Выбранный отрывок:
======

Конец года выдался в Европе залихватским. Во всех наиболее влиятельных странах Старого Света — события, вполне претендующие на звание судьбоносных. В Великобритании страсти в клочья вокруг предстоящего выхода из ЕС — чем ближе «час Икс», тем острее страх неуправляемого хаоса. Во Франции невесть откуда взявшийся бунт «желтых жилетов», тем более пугающий, что структуру его и движущие силы очень трудно определить. В Германии переход от эпохи Меркель к чему-то другому, пока что канцлер покинула пост лидера партии ХДС, что вызвало интенсивные дискуссии о будущей модели развития. Италия под управлением «популистов» отказывается следовать в общем русле, будь то миграция или бюджетная политика. Бастионом политического мейнстрима только что выглядела Испания (что само по себе экстравагантно), там правит левое правительство, казалось бы, опровергающее тенденцию к поправению и упадку классических партий. Но и тут свое — на региональных выборах в Андалусии взлетели ультраправые, то есть и испанская политика не в стороне от тренда.
Генезис политических потрясений и перемен везде особенный, под одну гребенку чесать не стоит. Однако последствия однотипные, и главное — все национальные ситуации выстраиваются в единую линию в том, что касается будущего Европы как единого целого. А оно под вопросом, как минимум в том виде, к которому все привыкли.
Еще пару лет назад, когда европейские комментаторы и чиновники стали со скрипом признавать, что победный марш европейского проекта приостановился под грузом структурных проблем, выход предлагалось искать в обновлении системы европейского лидерства. Сначала реанимировалась идея о «европейском ядре», которое заинтересовано в углублении интеграции и готово рвануть вперед, служа остальным не столько даже локомотивом, сколько ориентиром. Но это требовало понятной и хорошо управляемой обстановки в ключевых западноевропейских государствах. А тут как раз начались сбои — рост антисистемных сил и ослабление привычных институтов. Пару лет назад идея ядра трансформировалась в представление о «германском лидерстве». Меркель стали воспринимать в качестве единственного по-настоящему дееспособного руководителя в Европе, и на нее — не без опасений по поводу возможной гегемонии Германии — рассчитывали как на вероятную «организующую и направляющую силу». Миграционный кризис 2015 года подкосил позиции канцлера. Последний вариант, фигурировавший еще год-полгода назад, предусматривал новый запуск «франко-германского мотора», ведь молодой красавчик-президент Франции Эммануэль Макрон, считался олицетворением новой светлой эры.

======

Исходные данные:
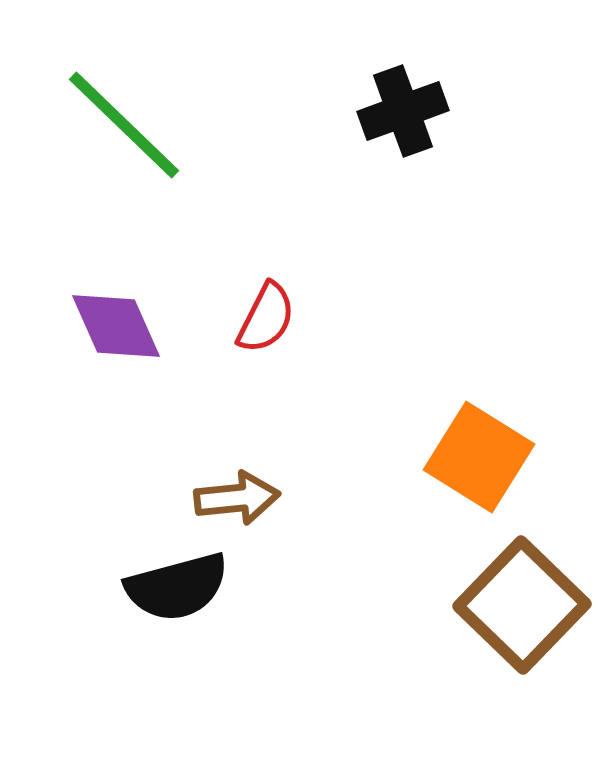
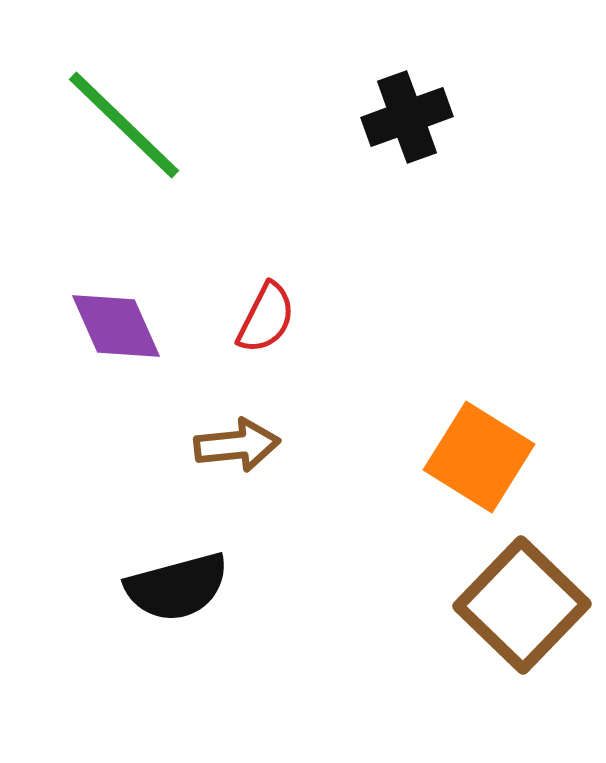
black cross: moved 4 px right, 6 px down
brown arrow: moved 53 px up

======

Условия задания:
**1)** Перепечатайте отрывок о европейской политике, начиная с «Генезис политических потрясений» и заканчивая «которому все привыкли.» включительно.
**2)** Какие страны упоминаются в отрывке о европейской политике? Назовите все.

Ответы по заданиям:
**1)**
Генезис политических потрясений и перемен везде особенный, под одну гребенку чесать не стоит. Однако последствия однотипные, и главное — все национальные ситуации выстраиваются в единую линию в том, что касается будущего Европы как единого целого. А оно под вопросом, как минимум в том виде, к которому все привыкли.

**2)** Великобритания, Франция, Германия, Италия, Испания